10 Dec 2020
Interview
ELIS HANNIKAINEN: THE TRANSIENT COMFORT OF TIREDNESS AND ENDORPHINS
Berlin and Helsinki based artist Elis Hannikainen was a HIAP resident artist between September and November 2020. Together with artist and writer Vappu Jalonen, they have been working on Distress Run, a project based on their experience of endurance sports. Distress Run will be shown at HAM Gallery in Helsinki in 2021. They have worked on the project since 2019.
Elis is currently making work that combines text-based video with sculptural installations.
During their time at HIAP, Elis enjoyed the normality of life: amidst a global pandemic, life on the island of Suomenlinna was peaceful yet social, with the residents making time to share ideas and meet up regularly. Elis also enjoyed being able to meet with Vappu regularly to work on their project; now Elis is back in Berlin, and the work process takes place mostly online.
AA: You have been working on a collaborative project with Vappu Jalonen, Distress Run, that deals with endurance sports and the blurred boundaries between ability and inability. Running is, of course, something that those suffering from mental illnesses are often advised to do; yet, anxiety can feed and grow on expectations of performance. What makes us feel that kind of urgency? What are we running away from and towards?

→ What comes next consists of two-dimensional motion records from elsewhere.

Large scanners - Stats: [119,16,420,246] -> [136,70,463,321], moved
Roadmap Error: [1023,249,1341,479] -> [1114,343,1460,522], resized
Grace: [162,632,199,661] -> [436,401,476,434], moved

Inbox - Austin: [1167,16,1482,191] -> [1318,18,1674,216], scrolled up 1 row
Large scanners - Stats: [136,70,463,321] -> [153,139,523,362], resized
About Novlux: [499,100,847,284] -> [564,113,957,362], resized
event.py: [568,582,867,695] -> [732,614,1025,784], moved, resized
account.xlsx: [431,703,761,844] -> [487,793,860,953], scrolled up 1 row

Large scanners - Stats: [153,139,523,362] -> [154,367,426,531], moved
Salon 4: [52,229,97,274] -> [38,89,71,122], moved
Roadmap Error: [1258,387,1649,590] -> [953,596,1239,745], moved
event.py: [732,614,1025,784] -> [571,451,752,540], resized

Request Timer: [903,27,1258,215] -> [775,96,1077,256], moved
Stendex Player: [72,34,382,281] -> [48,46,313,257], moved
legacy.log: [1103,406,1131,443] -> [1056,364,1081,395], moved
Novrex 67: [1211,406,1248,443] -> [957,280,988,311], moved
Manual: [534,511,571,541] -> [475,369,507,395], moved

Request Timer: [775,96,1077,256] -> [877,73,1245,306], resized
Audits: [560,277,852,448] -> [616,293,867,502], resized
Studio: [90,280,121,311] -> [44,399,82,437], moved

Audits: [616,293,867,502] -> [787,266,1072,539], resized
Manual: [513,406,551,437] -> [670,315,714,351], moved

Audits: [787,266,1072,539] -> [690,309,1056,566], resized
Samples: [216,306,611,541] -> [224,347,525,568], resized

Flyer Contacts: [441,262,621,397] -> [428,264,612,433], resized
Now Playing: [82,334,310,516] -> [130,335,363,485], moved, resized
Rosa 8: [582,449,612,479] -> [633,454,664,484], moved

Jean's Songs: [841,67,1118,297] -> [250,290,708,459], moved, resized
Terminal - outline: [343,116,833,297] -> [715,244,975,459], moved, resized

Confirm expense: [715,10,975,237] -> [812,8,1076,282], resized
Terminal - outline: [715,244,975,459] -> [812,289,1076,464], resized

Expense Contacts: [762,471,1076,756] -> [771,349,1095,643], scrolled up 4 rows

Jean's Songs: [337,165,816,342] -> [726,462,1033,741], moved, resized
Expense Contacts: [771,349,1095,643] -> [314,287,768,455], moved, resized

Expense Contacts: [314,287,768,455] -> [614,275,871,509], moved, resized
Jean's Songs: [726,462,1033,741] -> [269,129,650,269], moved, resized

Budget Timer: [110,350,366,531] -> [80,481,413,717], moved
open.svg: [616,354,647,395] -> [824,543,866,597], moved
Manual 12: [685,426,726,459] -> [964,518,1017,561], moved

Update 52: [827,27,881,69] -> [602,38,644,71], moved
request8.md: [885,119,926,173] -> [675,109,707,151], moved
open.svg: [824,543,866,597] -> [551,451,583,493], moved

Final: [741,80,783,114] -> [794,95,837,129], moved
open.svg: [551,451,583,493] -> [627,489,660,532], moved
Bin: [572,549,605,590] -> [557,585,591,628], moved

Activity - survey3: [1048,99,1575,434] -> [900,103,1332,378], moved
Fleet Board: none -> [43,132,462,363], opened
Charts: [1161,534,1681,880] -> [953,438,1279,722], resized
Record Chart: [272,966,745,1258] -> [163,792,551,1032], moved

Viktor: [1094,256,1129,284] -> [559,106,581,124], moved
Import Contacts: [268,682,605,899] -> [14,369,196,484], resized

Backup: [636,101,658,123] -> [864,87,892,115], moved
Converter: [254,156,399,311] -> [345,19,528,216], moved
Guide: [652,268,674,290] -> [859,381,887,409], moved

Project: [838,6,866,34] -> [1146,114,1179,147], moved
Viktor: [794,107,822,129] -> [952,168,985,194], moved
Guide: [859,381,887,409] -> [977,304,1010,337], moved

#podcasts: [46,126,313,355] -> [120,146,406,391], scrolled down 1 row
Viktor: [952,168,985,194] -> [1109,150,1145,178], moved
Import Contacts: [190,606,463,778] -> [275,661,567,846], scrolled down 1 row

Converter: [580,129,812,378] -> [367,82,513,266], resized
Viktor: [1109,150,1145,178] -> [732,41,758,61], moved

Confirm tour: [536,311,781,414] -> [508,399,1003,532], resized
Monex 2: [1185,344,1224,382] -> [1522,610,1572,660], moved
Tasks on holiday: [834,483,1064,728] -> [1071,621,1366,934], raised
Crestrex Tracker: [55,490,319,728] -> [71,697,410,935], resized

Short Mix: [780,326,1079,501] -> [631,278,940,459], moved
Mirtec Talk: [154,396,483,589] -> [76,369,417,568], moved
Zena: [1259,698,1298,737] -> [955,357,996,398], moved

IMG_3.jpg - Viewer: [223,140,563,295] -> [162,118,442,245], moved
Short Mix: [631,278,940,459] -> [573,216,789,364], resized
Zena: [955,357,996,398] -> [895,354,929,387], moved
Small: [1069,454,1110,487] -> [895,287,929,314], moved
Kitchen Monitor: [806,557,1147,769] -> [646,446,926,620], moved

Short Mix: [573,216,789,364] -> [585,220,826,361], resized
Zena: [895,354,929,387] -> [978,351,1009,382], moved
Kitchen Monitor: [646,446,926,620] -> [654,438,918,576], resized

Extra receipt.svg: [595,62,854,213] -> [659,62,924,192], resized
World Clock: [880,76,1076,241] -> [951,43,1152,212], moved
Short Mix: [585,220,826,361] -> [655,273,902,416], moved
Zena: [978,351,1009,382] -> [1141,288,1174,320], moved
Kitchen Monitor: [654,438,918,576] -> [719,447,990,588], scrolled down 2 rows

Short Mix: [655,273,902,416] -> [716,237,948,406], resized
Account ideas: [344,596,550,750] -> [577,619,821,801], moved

EH: Going for walks before going to bed or starting running regularly is the advice many probably get when facing any mental health hardship. It can help, but can also be difficult, complex or just completely unrewarding.
Running, or other regular exercise that has to do with endurance, is linked to notions of ability, sisu and even some kind of upright citizenship. That it is more controllable and measurable than most things is what makes regular exercise appealing. In Distress Run we attempt to talk about something that would rub against to those connections. In Distress Run, exercise is about dealing with anxiety and one’s gender, about failure and always losing to others, about some awkward fantasies and about the transient comfort of tiredness and endorphins.
AA: People who are not allowed or don’t have the opportunity to participate in public demonstrations, may feel powerless in so many ways in their lives; a subject you addressed in Desirable Movement. What happens to a person if they are, indeed, unable to participate? If they are not able to keep pushing themselves to go further and faster?
EH: Desirable Movement as an installation consisted of fragmentary text snippets, Noha Ramadan’s and Zoë Knights’ dance improvisation in a video, literary quotes and tape on floor. It was about the way protest can present itself in private spaces, in resting bodies, in small gestures and short words.
Something that interests me is the figure of a resting body and the figure has seemed to travel from work to work. The interest has at the same time shifted to the materials that support and carry that body.
AA: In This Isn’t Consoling the body is, once again, in need of sheltering. The body in question is not consoled, but also not pushed towards achievement. Is this work kinder than Distress Run?
EH: This Isn’t Consoling is a sound piece and a text video, and it describes the body as something that is leaky and coming apart and in need of elastic and adhesive materials to support it. The way the body is talked about here is not exactly kind. The relationship of the body and the materials is one of dependence, and that brings both comfort and frustration with it.
AA: You have also touched upon ideas of remembering and performances of personal narrative. Are our memories constructed to fit a story we wish to tell?
EH: I’ve been interested in displays of personal narrative that complicate things like accountability and authorship, in mixing texts with each other and in someone performing someone else’s memories. These kind of constructions can also help to maintain the personal opacity that is anyone’s right.
AA: You often work with other artists, sometimes also taking on the role of the curator. How has the collaborative process influenced your work?
EH: What has mattered a lot in the common working process is the endless exchange. Whatever I come up with during the process, I can ask for the other’s view on it. I’m maybe spending less time hesitating because of this.
Writing is difficult, but in Distress Run, I have Vappu as an audience, someone to write for. We are both bringing to Distress Run subjects that we’ve been dealing with before, and hopefully the whole thing will form some kind of dialogue.
Also, when you face the uncertainty of the working conditions together, it takes away some of the emotional trouble that often is there.
Photos provided by the artist.
Elis Hannikainen’s residency was realised with support from the Nordic Culture Point.